_Requirement 1_: In the mailing-list post on session tracking, where does PathFinder place the session ID within the URL?

_Provided passage_:
Session tracking from Brian Behlendorf on 1995-04-18 (www-talk@w3.org from March to April 1995)

From: Brian Behlendorf <brian@organic.com>
Date: Mon, 17 Apr 1995 19:39:24 -0700 (PDT)
To: www-talk@www10.w3.org
Message-Id: <Pine.3.89.9504171914.f492-0100000@eat.organic.com>
There are a couple systems starting to be deployed now that attempt to gain
information about "clickstreams".  "Clickstreams" are the paths people take
when they traverse your site - many content providers would find it useful to
be able to detect common patterns or the effectiveness of various user
interfaces.  The problem is, of course, that HTTP is stateless, and beyond
the hostname offers very little in the way of identification of unique
"trips" through the content site.  Given that more than one person can use a
hostname (proxy servers, etc), there's no reliable way to exactly identify a
unique person without implementing access control (as I did at HotWired, and
believe me, it's not a general solution). Compound this with the fact that
people can begin and end their "trips" at any page on a site, and you'll see
this is a big problem for sites interested in this kind of statistical
information.

The systems being implemented, by companies like IPRO (http://www.ipro.com/)
and content providers like PathFinder (http://www.pathfinder.com/) are
fatally flawed.  They create a unique session ID when a user touches their
home page that gets encoded between the hostname and the path/file in the URL
(in the case of pathfinder), and that session ID stays with you throughout
your journey through the site.  Of course, this session ID also stays with me
if I save a hotlist reference to a page beyond the home page, or if I cut and
paste the URL and mail it around to my friends.  In the latter case, if I'm
given the session ID of "KJHFJHDSF", then all my friends go visit that page,
they'll all see accesses under session-ID "KJHFJHDSF".  This system also
destroys caching of documents, both local disk and proxy caches.  I told 
this much to a reporter at MediaWeek last week.

_Requirement 2_: Reproduce every chart-reading row below word for word, omitting the pictures.

_Chart reading exercises_:

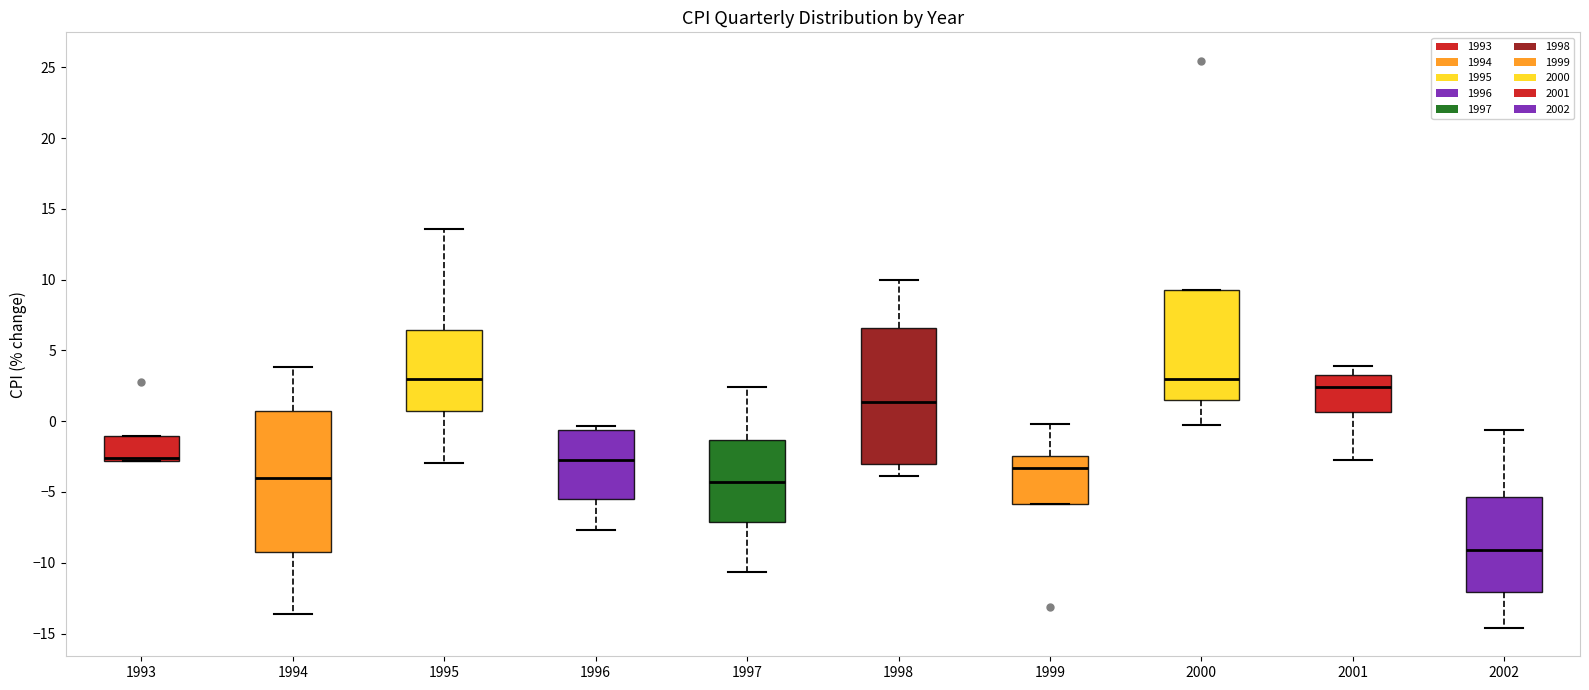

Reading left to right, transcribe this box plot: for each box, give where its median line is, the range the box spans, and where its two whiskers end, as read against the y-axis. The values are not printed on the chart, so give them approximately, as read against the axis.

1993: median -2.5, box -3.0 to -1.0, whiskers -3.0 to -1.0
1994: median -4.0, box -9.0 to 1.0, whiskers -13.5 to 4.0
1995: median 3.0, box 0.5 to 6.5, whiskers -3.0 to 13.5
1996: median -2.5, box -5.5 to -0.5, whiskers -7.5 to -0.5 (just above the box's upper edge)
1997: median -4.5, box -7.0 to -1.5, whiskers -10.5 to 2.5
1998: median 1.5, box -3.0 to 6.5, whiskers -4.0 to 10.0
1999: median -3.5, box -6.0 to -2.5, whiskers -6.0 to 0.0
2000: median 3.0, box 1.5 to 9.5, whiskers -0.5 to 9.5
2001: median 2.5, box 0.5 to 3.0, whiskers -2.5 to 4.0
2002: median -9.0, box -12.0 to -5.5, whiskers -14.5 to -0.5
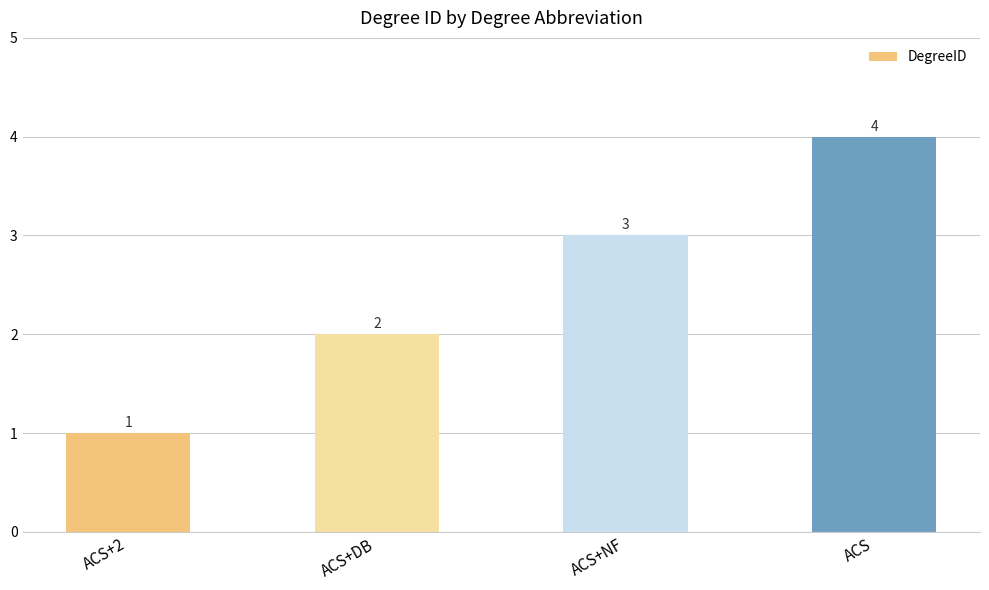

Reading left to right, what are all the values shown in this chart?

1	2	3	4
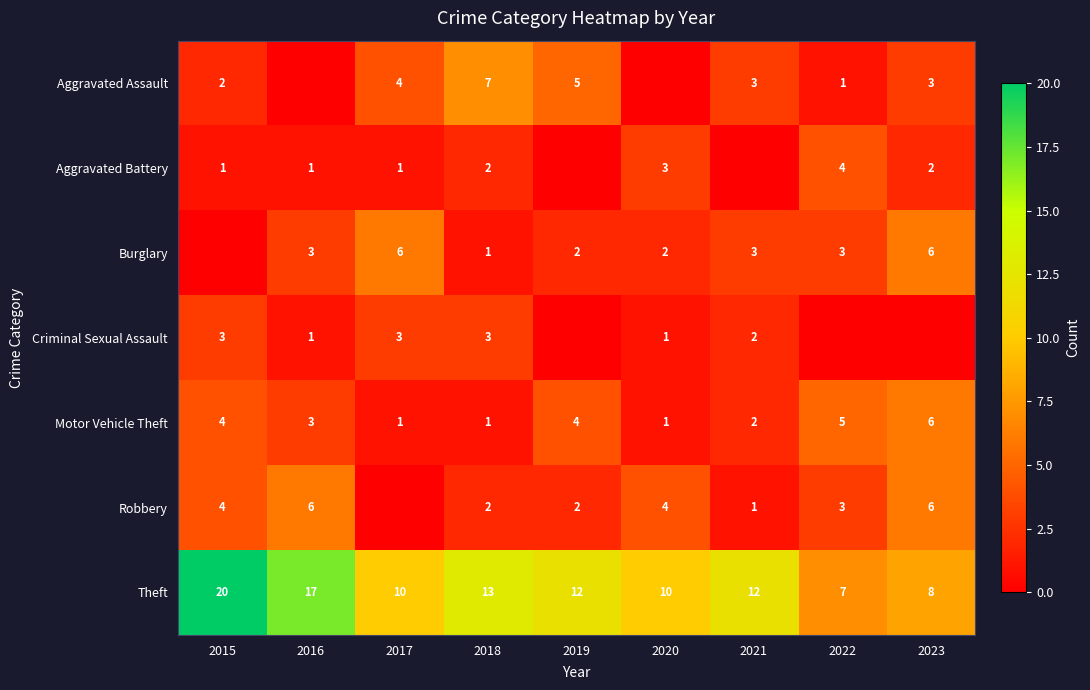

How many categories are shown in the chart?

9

_Task solution 1_: Between the hostname and the path/file.

_Task solution 2_:
Reading left to right, transcribe this box plot: for each box, give where its median line is, the range the box spans, and where its two whiskers end, as read against the y-axis. The values are not printed on the chart, so give them approximately, as read against the axis.

1993: median -2.5, box -3.0 to -1.0, whiskers -3.0 to -1.0
1994: median -4.0, box -9.0 to 1.0, whiskers -13.5 to 4.0
1995: median 3.0, box 0.5 to 6.5, whiskers -3.0 to 13.5
1996: median -2.5, box -5.5 to -0.5, whiskers -7.5 to -0.5 (just above the box's upper edge)
1997: median -4.5, box -7.0 to -1.5, whiskers -10.5 to 2.5
1998: median 1.5, box -3.0 to 6.5, whiskers -4.0 to 10.0
1999: median -3.5, box -6.0 to -2.5, whiskers -6.0 to 0.0
2000: median 3.0, box 1.5 to 9.5, whiskers -0.5 to 9.5
2001: median 2.5, box 0.5 to 3.0, whiskers -2.5 to 4.0
2002: median -9.0, box -12.0 to -5.5, whiskers -14.5 to -0.5

Reading left to right, what are all the values shown in this chart?

1	2	3	4

How many categories are shown in the chart?

9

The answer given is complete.